● PROBLEM STATEMENT
Write the records below out again exactly as given, with no images.

● MATERIAL PROVIDED
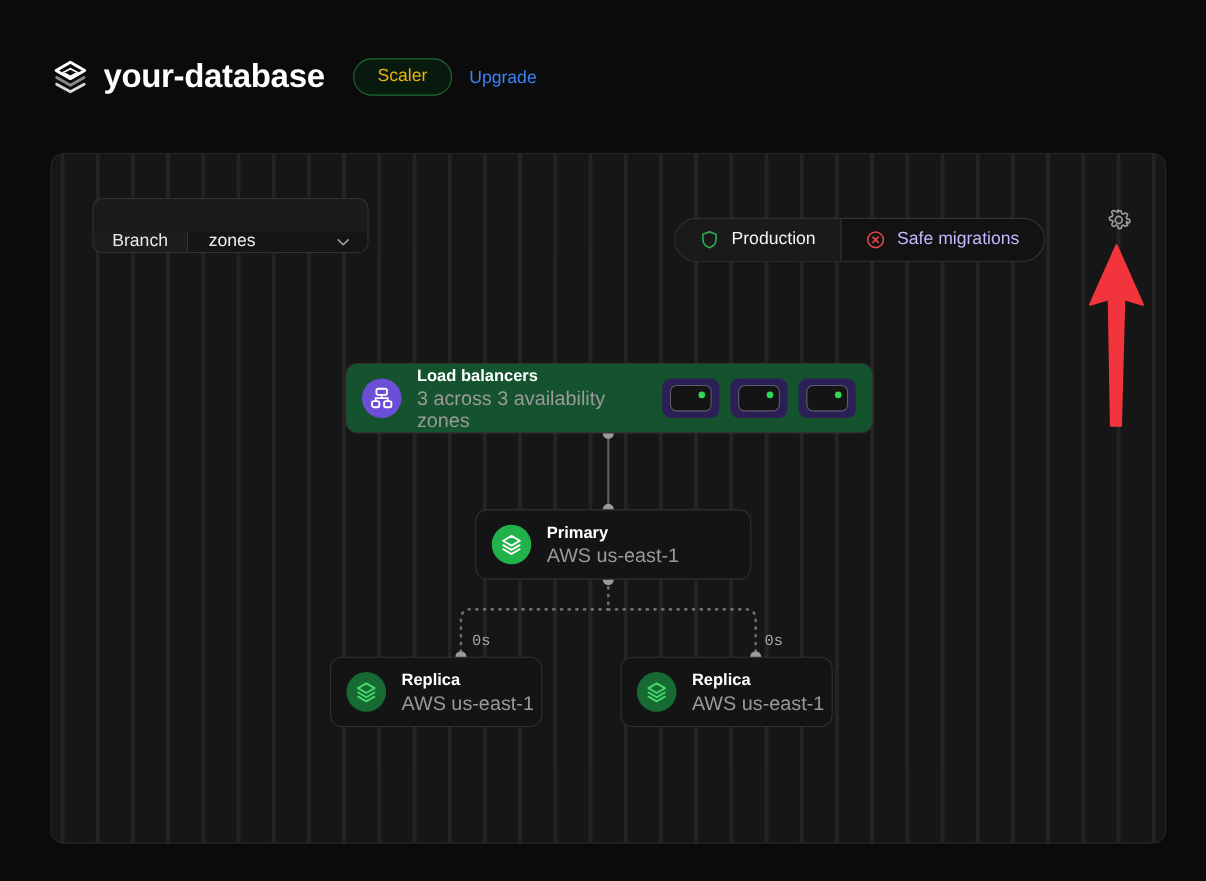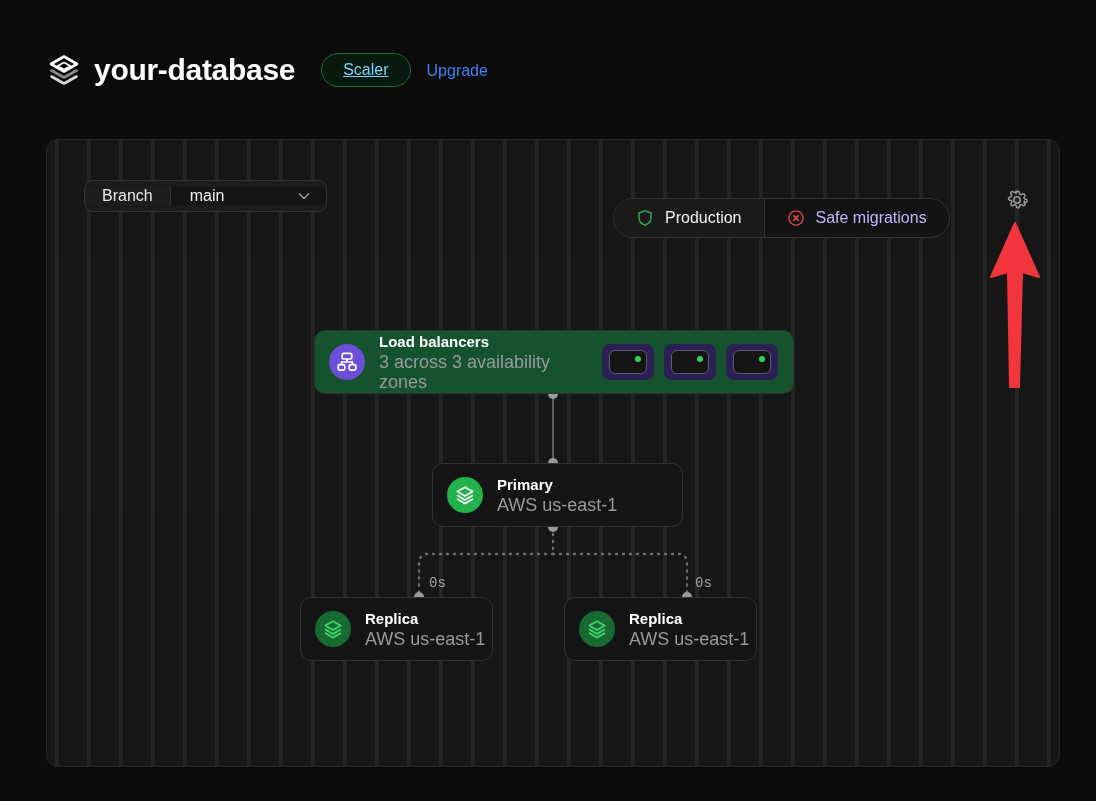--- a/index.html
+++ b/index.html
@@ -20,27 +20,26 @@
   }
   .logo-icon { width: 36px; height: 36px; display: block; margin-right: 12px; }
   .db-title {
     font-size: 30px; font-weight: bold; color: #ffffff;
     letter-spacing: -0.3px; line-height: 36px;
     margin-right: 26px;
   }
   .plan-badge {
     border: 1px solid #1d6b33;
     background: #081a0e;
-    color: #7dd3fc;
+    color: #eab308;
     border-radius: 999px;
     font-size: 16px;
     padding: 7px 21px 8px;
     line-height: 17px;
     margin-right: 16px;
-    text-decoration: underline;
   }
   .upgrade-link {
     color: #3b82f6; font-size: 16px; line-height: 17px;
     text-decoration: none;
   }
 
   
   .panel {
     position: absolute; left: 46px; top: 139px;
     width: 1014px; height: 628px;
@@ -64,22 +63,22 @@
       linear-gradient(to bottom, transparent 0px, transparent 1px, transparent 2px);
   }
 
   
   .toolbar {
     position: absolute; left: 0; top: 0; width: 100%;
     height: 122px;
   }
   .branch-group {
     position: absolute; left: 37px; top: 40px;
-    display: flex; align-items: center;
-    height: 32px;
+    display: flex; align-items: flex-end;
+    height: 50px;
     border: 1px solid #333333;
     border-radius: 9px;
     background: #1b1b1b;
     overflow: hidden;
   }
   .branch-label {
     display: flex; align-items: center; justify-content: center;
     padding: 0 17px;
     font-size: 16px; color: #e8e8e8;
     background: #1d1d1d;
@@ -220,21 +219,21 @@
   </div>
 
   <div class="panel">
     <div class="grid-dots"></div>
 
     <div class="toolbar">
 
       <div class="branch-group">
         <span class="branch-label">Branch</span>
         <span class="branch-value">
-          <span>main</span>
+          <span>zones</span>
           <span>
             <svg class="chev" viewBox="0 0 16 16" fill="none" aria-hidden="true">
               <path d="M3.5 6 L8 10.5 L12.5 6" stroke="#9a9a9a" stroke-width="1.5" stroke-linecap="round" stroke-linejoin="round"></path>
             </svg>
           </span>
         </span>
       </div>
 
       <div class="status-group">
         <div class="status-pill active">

● EXPECTED ANSWER
--- a/index.html
+++ b/index.html
@@ -20,27 +20,26 @@
   }
   .logo-icon { width: 36px; height: 36px; display: block; margin-right: 12px; }
   .db-title {
     font-size: 30px; font-weight: bold; color: #ffffff;
     letter-spacing: -0.3px; line-height: 36px;
     margin-right: 26px;
   }
   .plan-badge {
     border: 1px solid #1d6b33;
     background: #081a0e;
-    color: #7dd3fc;
+    color: #eab308;
     border-radius: 999px;
     font-size: 16px;
     padding: 7px 21px 8px;
     line-height: 17px;
     margin-right: 16px;
-    text-decoration: underline;
   }
   .upgrade-link {
     color: #3b82f6; font-size: 16px; line-height: 17px;
     text-decoration: none;
   }
 
   
   .panel {
     position: absolute; left: 46px; top: 139px;
     width: 1014px; height: 628px;
@@ -64,22 +63,22 @@
       linear-gradient(to bottom, transparent 0px, transparent 1px, transparent 2px);
   }
 
   
   .toolbar {
     position: absolute; left: 0; top: 0; width: 100%;
     height: 122px;
   }
   .branch-group {
     position: absolute; left: 37px; top: 40px;
-    display: flex; align-items: center;
-    height: 32px;
+    display: flex; align-items: flex-end;
+    height: 50px;
     border: 1px solid #333333;
     border-radius: 9px;
     background: #1b1b1b;
     overflow: hidden;
   }
   .branch-label {
     display: flex; align-items: center; justify-content: center;
     padding: 0 17px;
     font-size: 16px; color: #e8e8e8;
     background: #1d1d1d;
@@ -220,21 +219,21 @@
   </div>
 
   <div class="panel">
     <div class="grid-dots"></div>
 
     <div class="toolbar">
 
       <div class="branch-group">
         <span class="branch-label">Branch</span>
         <span class="branch-value">
-          <span>main</span>
+          <span>zones</span>
           <span>
             <svg class="chev" viewBox="0 0 16 16" fill="none" aria-hidden="true">
               <path d="M3.5 6 L8 10.5 L12.5 6" stroke="#9a9a9a" stroke-width="1.5" stroke-linecap="round" stroke-linejoin="round"></path>
             </svg>
           </span>
         </span>
       </div>
 
       <div class="status-group">
         <div class="status-pill active">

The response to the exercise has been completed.